_Problem:_ Please copy the lines below exactly, from the first one through the line showing "right wrist: (262, 194)".

(Keypoint coordinate data)
━━━━━━━━━━━━━━━━
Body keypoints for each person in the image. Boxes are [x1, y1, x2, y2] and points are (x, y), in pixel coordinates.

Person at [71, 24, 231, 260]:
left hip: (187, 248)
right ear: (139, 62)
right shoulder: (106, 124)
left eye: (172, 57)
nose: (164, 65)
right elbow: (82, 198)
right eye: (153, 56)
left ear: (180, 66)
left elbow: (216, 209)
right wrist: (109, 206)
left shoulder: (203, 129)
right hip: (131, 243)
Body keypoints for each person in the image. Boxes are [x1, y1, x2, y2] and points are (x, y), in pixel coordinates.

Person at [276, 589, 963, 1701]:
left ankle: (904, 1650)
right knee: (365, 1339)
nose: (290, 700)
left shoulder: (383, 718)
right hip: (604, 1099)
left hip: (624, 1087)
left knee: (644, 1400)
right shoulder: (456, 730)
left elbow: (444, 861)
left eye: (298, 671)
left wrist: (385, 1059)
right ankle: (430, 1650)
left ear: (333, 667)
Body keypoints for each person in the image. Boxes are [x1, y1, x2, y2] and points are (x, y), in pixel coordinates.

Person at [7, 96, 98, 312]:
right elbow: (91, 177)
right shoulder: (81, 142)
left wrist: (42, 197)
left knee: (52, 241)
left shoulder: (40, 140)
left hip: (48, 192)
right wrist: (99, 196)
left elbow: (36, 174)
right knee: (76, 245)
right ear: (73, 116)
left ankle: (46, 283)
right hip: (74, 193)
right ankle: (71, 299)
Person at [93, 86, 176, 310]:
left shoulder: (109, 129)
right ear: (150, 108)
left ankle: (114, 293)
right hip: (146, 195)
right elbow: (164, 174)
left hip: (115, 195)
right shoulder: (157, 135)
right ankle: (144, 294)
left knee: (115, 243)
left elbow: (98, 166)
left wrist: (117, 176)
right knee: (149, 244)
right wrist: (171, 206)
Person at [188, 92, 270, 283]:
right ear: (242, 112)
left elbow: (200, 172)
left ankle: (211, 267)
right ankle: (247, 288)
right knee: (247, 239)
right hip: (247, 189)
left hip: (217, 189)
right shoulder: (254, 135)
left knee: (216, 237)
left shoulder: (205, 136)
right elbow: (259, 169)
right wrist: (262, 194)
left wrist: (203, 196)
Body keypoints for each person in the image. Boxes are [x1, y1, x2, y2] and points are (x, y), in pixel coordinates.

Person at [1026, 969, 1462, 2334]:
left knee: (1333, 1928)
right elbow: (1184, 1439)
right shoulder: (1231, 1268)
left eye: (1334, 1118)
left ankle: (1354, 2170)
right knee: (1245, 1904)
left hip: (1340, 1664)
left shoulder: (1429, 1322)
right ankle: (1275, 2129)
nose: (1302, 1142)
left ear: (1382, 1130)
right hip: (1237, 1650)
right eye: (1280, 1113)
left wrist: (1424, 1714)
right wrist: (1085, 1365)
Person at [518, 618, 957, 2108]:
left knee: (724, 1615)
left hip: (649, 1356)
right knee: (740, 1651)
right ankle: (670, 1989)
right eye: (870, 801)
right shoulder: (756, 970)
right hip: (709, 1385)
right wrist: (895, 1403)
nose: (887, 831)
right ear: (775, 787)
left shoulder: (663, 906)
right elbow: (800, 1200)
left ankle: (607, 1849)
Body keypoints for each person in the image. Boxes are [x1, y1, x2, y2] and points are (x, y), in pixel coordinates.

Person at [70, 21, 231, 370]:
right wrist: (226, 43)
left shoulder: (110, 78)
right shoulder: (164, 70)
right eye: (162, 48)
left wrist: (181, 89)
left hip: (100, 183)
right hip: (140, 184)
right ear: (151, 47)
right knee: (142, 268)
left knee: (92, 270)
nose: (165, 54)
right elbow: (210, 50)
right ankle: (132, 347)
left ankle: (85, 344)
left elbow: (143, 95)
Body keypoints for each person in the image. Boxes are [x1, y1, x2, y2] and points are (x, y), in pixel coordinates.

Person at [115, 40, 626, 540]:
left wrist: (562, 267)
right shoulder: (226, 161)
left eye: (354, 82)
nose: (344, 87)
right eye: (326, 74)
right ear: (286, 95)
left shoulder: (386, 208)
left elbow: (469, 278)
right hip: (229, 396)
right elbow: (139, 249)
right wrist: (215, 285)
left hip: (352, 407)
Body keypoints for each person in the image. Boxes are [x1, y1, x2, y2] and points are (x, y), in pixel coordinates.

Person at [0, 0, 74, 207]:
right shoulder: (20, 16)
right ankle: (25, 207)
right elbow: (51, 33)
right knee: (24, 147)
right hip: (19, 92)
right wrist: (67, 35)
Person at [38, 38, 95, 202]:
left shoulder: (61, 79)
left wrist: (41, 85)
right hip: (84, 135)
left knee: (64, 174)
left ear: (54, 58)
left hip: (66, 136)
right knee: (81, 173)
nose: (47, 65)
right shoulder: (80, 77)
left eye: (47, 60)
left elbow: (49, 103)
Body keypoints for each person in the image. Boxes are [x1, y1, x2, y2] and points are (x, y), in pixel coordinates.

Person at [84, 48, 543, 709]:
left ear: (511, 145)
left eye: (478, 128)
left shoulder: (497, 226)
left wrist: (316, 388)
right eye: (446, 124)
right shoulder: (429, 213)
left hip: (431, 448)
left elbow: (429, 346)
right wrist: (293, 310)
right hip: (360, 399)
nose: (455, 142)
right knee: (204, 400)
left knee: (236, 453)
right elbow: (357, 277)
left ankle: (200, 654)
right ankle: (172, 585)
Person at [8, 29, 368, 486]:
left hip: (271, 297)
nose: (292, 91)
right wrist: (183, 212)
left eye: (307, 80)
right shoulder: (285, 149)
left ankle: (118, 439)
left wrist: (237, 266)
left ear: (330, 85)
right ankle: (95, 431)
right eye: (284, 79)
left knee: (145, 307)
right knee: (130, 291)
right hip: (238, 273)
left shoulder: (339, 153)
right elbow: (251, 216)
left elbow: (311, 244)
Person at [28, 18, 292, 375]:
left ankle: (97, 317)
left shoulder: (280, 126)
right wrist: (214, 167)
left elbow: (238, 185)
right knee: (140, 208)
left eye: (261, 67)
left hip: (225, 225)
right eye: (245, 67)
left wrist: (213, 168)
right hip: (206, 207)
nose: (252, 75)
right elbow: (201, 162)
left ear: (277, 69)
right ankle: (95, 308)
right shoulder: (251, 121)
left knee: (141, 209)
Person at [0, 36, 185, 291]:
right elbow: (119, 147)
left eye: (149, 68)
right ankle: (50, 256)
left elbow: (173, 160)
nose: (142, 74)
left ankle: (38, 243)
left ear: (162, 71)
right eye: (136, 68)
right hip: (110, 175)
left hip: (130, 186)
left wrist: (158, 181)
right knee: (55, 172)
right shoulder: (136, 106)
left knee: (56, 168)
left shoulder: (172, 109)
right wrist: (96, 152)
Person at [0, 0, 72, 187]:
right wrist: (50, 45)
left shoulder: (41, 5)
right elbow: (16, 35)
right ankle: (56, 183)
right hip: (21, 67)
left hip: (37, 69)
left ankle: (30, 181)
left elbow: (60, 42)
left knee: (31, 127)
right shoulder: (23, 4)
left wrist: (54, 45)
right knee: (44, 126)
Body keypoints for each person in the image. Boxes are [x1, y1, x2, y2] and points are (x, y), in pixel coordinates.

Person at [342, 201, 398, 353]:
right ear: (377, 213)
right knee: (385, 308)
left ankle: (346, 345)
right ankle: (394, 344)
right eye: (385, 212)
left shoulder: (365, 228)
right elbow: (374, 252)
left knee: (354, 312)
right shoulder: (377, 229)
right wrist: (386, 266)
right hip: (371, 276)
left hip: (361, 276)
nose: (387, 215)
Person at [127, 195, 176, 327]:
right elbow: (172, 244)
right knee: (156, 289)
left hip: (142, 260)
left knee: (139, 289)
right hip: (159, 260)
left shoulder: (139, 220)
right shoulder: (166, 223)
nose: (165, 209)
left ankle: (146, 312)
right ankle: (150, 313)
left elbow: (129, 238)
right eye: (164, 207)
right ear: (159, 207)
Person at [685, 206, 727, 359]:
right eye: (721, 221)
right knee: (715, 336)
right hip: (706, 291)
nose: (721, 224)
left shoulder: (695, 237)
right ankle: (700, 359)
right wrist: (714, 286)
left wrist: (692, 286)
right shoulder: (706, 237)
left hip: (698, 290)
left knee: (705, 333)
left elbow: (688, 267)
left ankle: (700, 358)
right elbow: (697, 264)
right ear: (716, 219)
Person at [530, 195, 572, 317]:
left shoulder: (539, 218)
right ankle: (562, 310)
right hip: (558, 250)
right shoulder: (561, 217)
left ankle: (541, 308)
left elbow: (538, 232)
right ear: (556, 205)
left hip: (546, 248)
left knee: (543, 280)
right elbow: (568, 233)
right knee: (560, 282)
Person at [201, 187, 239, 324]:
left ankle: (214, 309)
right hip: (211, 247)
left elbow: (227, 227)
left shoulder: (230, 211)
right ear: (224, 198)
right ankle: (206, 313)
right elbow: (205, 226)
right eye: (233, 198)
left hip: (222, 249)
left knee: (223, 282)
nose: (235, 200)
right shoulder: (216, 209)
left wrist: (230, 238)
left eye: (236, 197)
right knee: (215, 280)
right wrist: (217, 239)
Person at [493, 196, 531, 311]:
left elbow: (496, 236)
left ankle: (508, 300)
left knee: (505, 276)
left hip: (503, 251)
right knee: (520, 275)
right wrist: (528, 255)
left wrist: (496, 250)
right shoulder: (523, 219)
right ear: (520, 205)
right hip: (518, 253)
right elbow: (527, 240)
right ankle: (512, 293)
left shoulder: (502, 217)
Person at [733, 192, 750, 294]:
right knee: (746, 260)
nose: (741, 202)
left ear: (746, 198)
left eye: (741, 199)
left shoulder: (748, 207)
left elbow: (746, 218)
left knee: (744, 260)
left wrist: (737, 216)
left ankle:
━━━━━━━━━━━━━━━━
_Task output:_
Body keypoints for each person in the image. Boxes are [x1, y1, x2, y2] and points are (x, y), in pixel coordinates.

Person at [71, 24, 231, 260]:
left hip: (187, 248)
right ear: (139, 62)
right shoulder: (106, 124)
left eye: (172, 57)
nose: (164, 65)
right elbow: (82, 198)
right eye: (153, 56)
left ear: (180, 66)
left elbow: (216, 209)
right wrist: (109, 206)
left shoulder: (203, 129)
right hip: (131, 243)
Body keypoints for each person in the image. Boxes are [x1, y1, x2, y2] and points are (x, y), in pixel coordinates.

Person at [276, 589, 963, 1701]:
left ankle: (904, 1650)
right knee: (365, 1339)
nose: (290, 700)
left shoulder: (383, 718)
right hip: (604, 1099)
left hip: (624, 1087)
left knee: (644, 1400)
right shoulder: (456, 730)
left elbow: (444, 861)
left eye: (298, 671)
left wrist: (385, 1059)
right ankle: (430, 1650)
left ear: (333, 667)
Body keypoints for each person in the image. Boxes are [x1, y1, x2, y2] and points are (x, y), in pixel coordinates.

Person at [7, 96, 98, 312]:
right elbow: (91, 177)
right shoulder: (81, 142)
left wrist: (42, 197)
left knee: (52, 241)
left shoulder: (40, 140)
left hip: (48, 192)
right wrist: (99, 196)
left elbow: (36, 174)
right knee: (76, 245)
right ear: (73, 116)
left ankle: (46, 283)
right hip: (74, 193)
right ankle: (71, 299)
Person at [93, 86, 176, 310]:
left shoulder: (109, 129)
right ear: (150, 108)
left ankle: (114, 293)
right hip: (146, 195)
right elbow: (164, 174)
left hip: (115, 195)
right shoulder: (157, 135)
right ankle: (144, 294)
left knee: (115, 243)
left elbow: (98, 166)
left wrist: (117, 176)
right knee: (149, 244)
right wrist: (171, 206)
Person at [188, 92, 270, 283]:
right ear: (242, 112)
left elbow: (200, 172)
left ankle: (211, 267)
right ankle: (247, 288)
right knee: (247, 239)
right hip: (247, 189)
left hip: (217, 189)
right shoulder: (254, 135)
left knee: (216, 237)
left shoulder: (205, 136)
right elbow: (259, 169)
right wrist: (262, 194)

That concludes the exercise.